> **PROVIDED TEXT**:
The Deputy's Six Percent Solution from Steve Timmer on Vimeo.
In the clip, Geoff Michel repeats the current meme of the MNGOP: we're proposing a six percent increase over the last budget. But that involves a sleight of hand that Two Putt Tommy explains:
In a nutshell, here's what happened during the 2009 Legislative Session: the February 2009 Forecast predicted revenues of $31.1 Billion (rounded). Knowing that number, Gov. TBag proceeded to sign Spending Bills of $33.8 Billion (rounded) anyway.
This created a deficit of $2.7 Billion (rounded) from Governor-approved spending -- remember, when TBag signed those spending bills, they were now law). A bill to balance that deficit, HF-2323, was passed and presented to Gov. TBag to sign. Except, TBag didn't sign that revenue bill to balance the budget; he vetoed it.

> **SUPPLIED INFORMATION**:

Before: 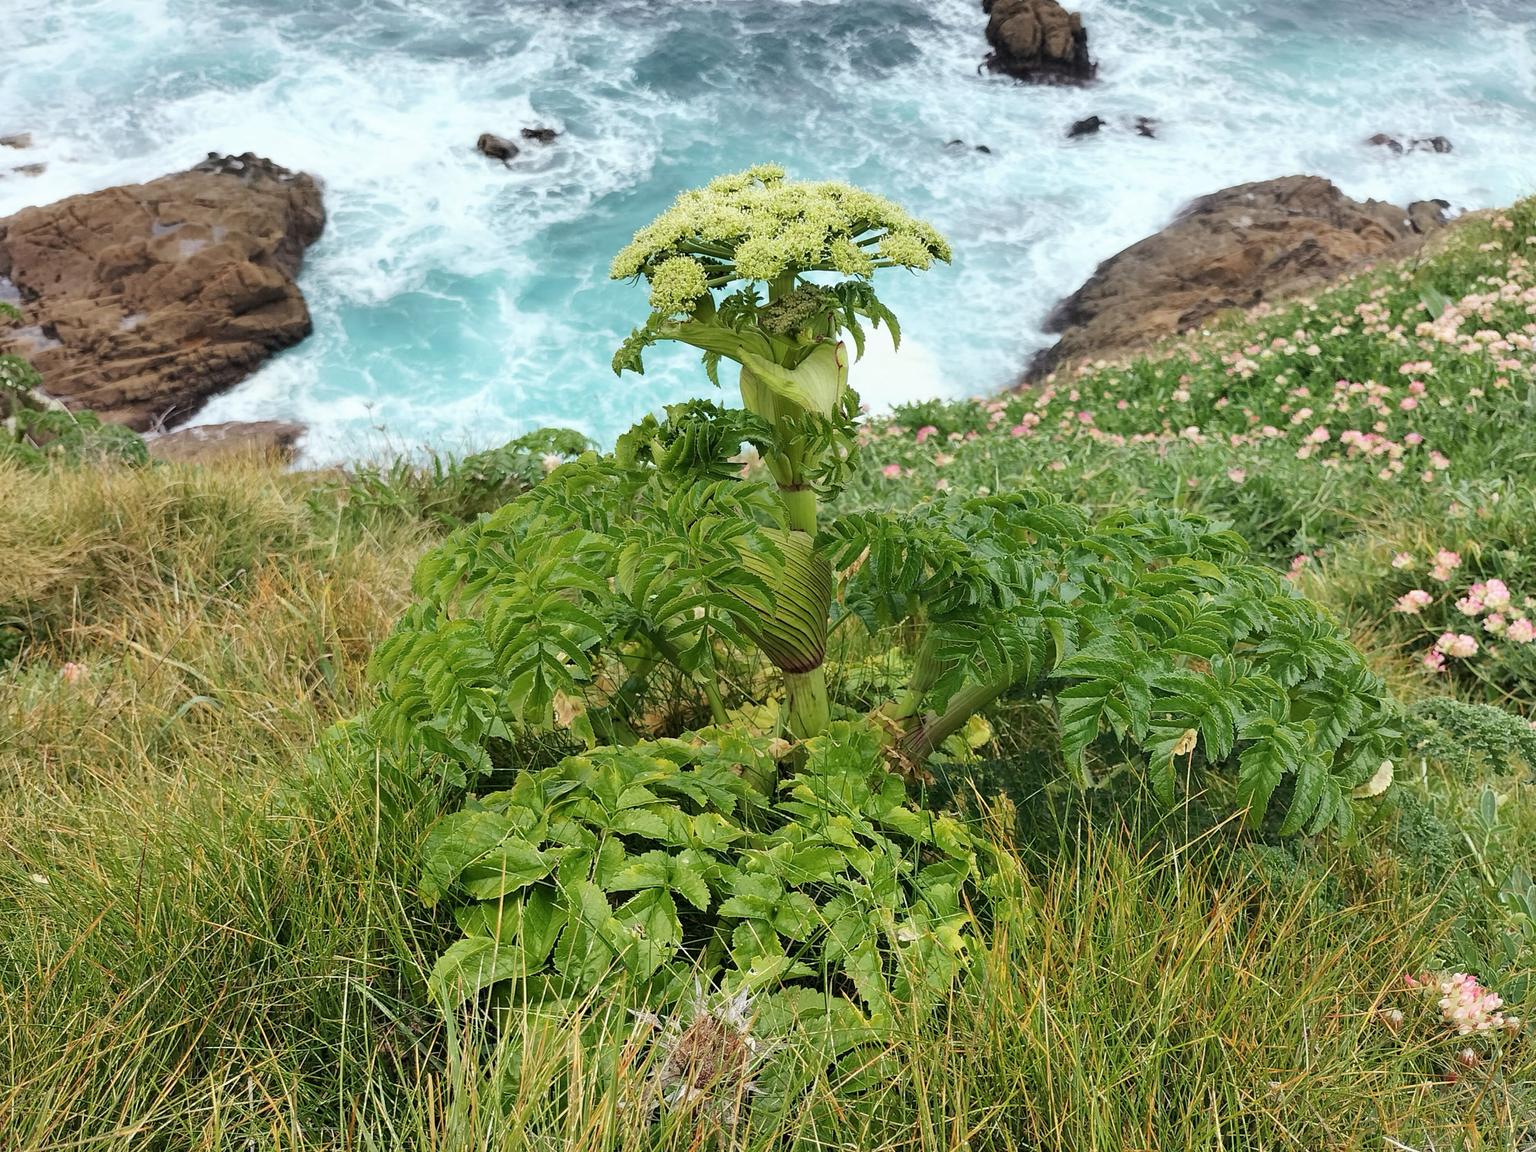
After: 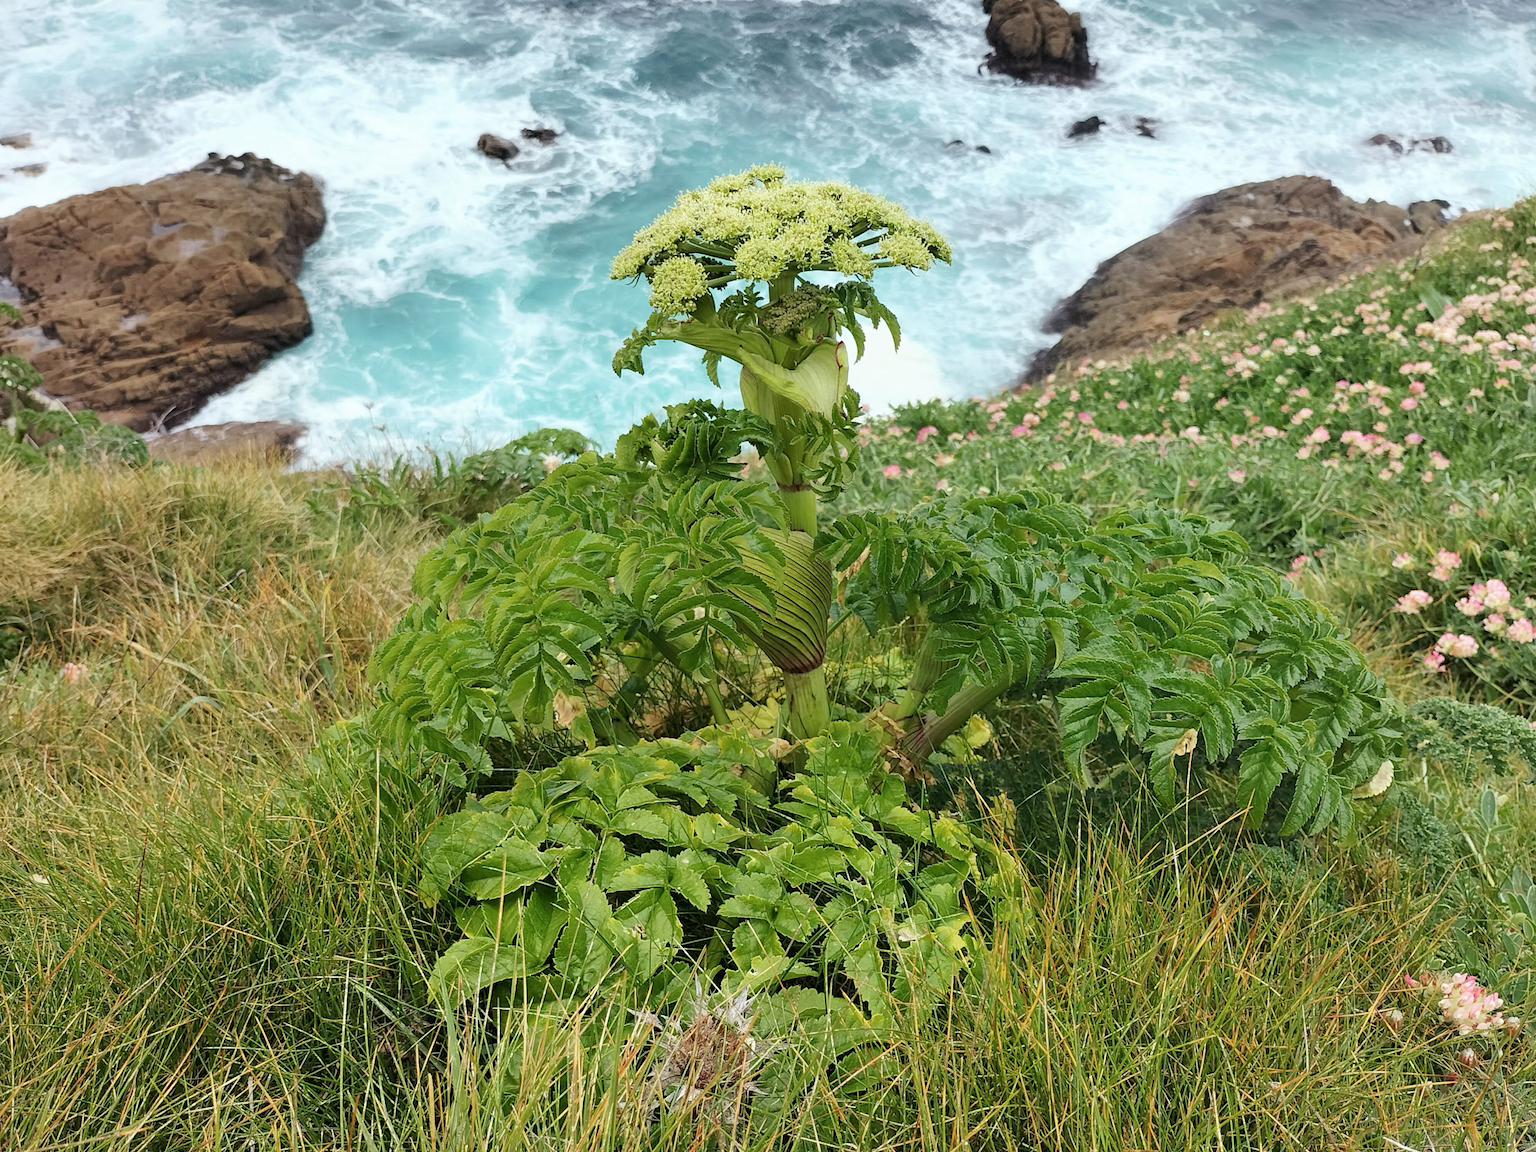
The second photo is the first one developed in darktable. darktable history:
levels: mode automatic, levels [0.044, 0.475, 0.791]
...
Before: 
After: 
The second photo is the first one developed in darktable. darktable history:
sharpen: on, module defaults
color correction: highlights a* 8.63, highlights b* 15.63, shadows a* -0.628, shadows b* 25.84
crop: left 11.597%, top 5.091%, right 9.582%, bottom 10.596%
---
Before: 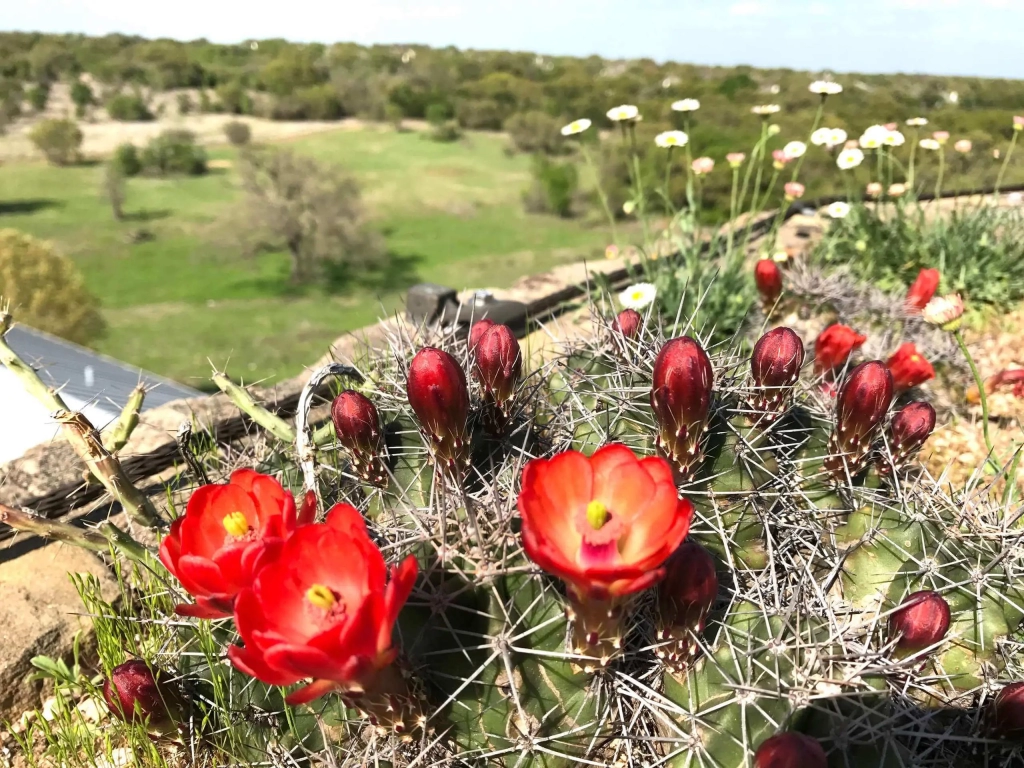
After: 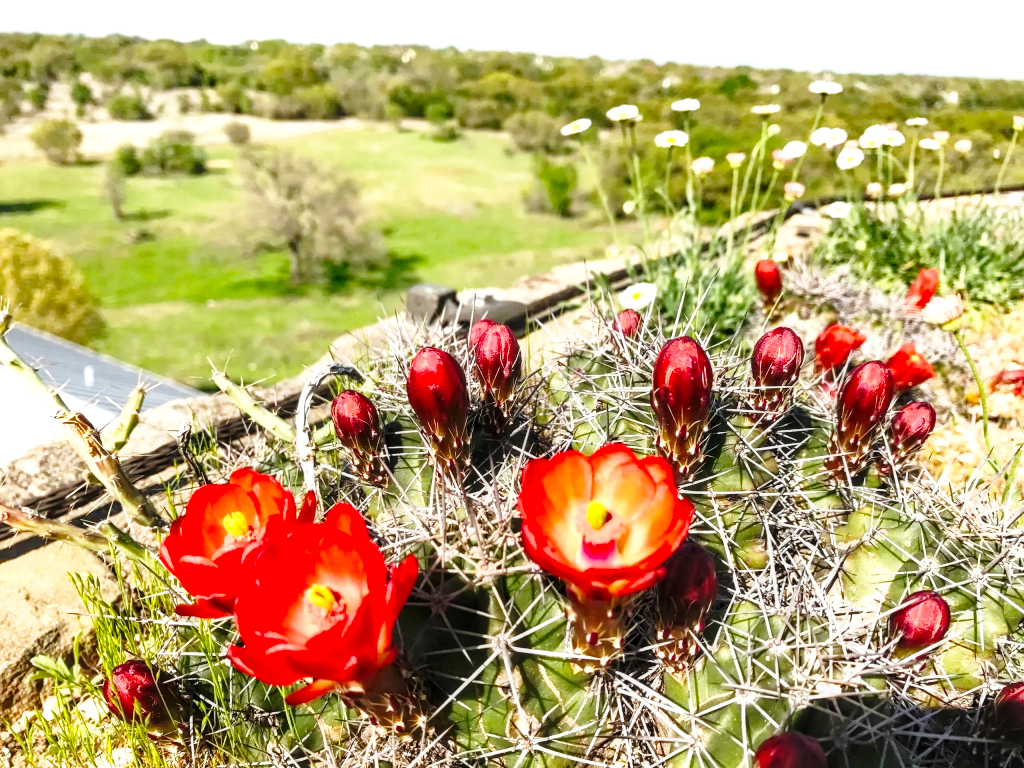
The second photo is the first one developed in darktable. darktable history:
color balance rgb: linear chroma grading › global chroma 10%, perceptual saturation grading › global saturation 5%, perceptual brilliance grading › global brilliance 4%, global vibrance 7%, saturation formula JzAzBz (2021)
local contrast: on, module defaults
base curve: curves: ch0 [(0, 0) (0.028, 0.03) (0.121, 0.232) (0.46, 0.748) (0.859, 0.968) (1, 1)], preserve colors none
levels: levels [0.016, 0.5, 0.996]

> **DIRECTIVE**: Write the next part of the passage on the 2009 Legislative Session budget deficit, starting right after its final sentence.

> **ANSWER TO THE TASK**:
Upon creating an unbalanced budget, rather than call a Special Session, TBag immediately claimed unilateral power to fix the problem he created, and then hit the campaign trail. As to TBag's actions creating an anticipated budget problem, then using powers to deal with unanticipated budget problems? The Court was not amused.
The only reason GOPers today can use that "$32 Billion" number, is because in 2009 Pawlenty did something the Supreme Court ruled he couldn't.
The reality is that the "$34 Billion" compromise number the Kochzellerstan crowd is crowing about today, is really the same "$33.8 Billion" number that Pawlenty signed into law, before he went all Nixonian by utilizing excessive -and illegal - Unitary Executive Power (Nixon would be so proud!)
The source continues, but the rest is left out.